Emit the line that holds "You deserve all" and all lines following it through the end of the data, verbatim, and nothing else.

|---|

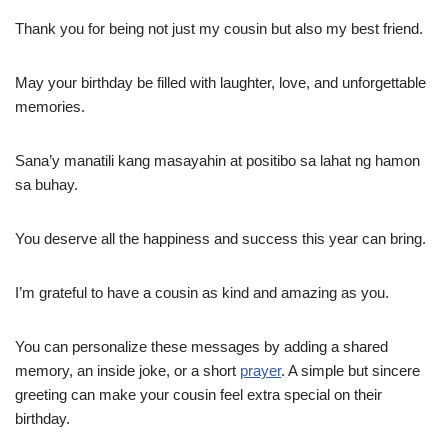
Thank you for being not just my cousin but also my best friend.
May your birthday be filled with laughter, love, and unforgettable
memories.
Sana’y manatili kang masayahin at positibo sa lahat ng hamon
sa buhay.
You deserve all the happiness and success this year can bring.
I’m grateful to have a cousin as kind and amazing as you.
You can personalize these messages by adding a shared
memory, an inside joke, or a short
prayer
. A simple but sincere
greeting can make your cousin feel extra special on their
birthday.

|---|

### EXPECTED ANSWER
You deserve all the happiness and success this year can bring.
I’m grateful to have a cousin as kind and amazing as you.
You can personalize these messages by adding a shared
memory, an inside joke, or a short
prayer
. A simple but sincere
greeting can make your cousin feel extra special on their
birthday.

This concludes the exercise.